**Camera calibration parameters**
━━━━━━━━━━━━━━━━━━━━
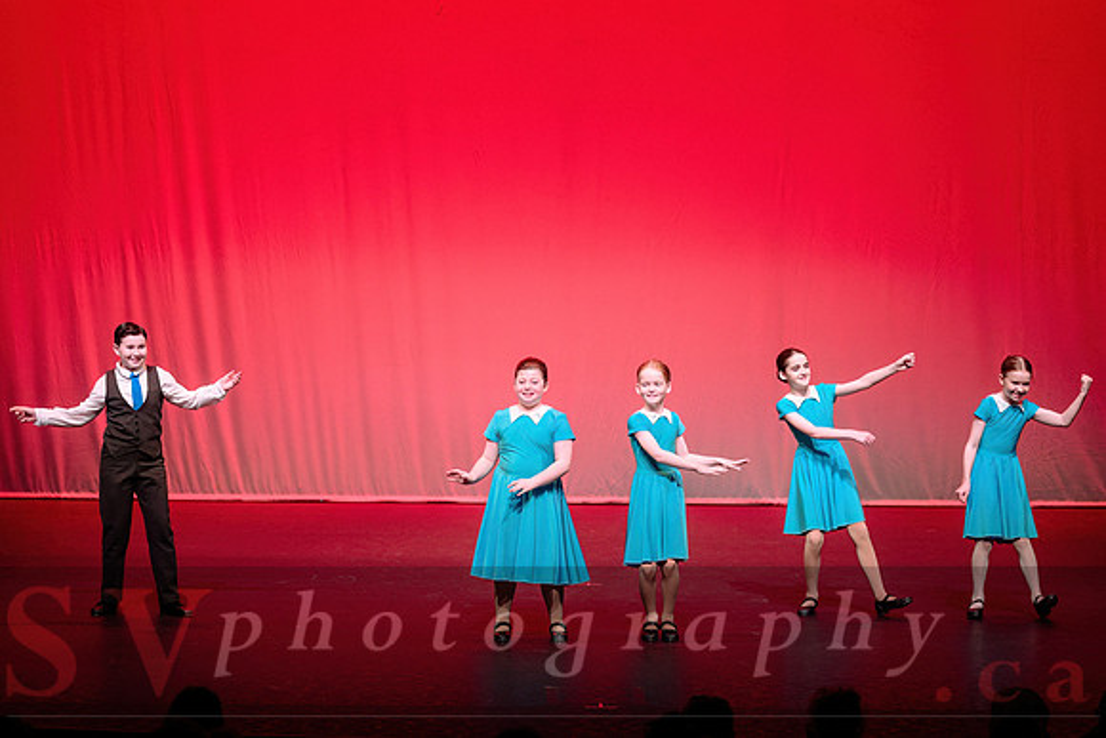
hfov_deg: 19.0
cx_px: 549
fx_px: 3306
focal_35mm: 108
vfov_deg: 12.7
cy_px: 358
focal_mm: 102
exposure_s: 1/500
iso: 1250
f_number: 2.8
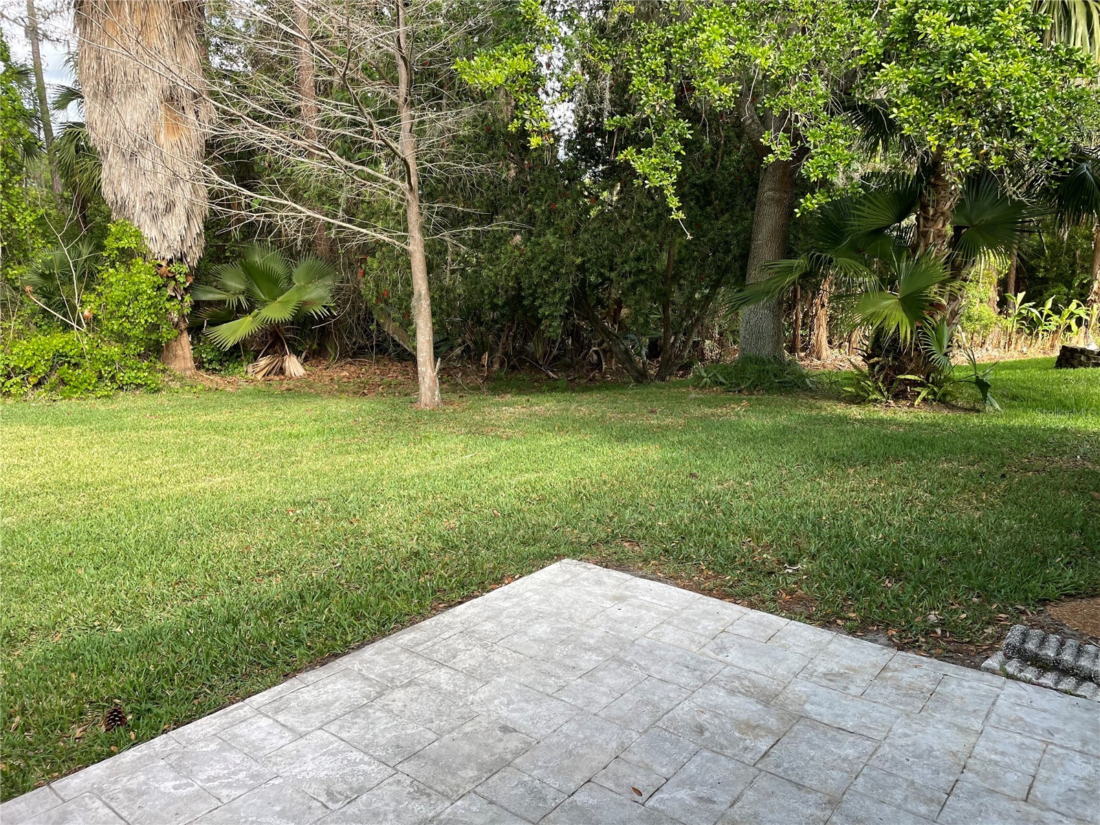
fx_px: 826
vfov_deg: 53.1
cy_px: 412
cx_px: 550
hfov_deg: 67.3
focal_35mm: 26
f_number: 1.6
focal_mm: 4.2
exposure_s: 1/506
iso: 32
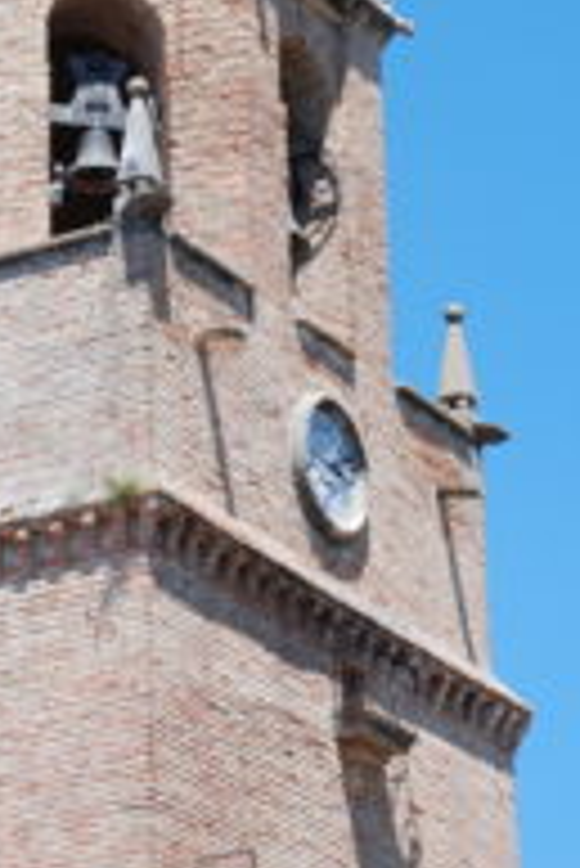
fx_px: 4125
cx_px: -92
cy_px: 180
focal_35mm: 171
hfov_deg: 8.0
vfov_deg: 12.0
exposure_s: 1/200
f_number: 7.1
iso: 100
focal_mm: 44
━━━━━━━━━━━━━━━━━━━━
**AIM OF THE EXERCISE**
What you give back should match the entries above exactly, except that pictures are dropped.

**RESULT FOR THIS EXERCISE**
hfov_deg: 19.0
cx_px: 549
fx_px: 3306
focal_35mm: 108
vfov_deg: 12.7
cy_px: 358
focal_mm: 102
exposure_s: 1/500
iso: 1250
f_number: 2.8
fx_px: 826
vfov_deg: 53.1
cy_px: 412
cx_px: 550
hfov_deg: 67.3
focal_35mm: 26
f_number: 1.6
focal_mm: 4.2
exposure_s: 1/506
iso: 32
fx_px: 4125
cx_px: -92
cy_px: 180
focal_35mm: 171
hfov_deg: 8.0
vfov_deg: 12.0
exposure_s: 1/200
f_number: 7.1
iso: 100
focal_mm: 44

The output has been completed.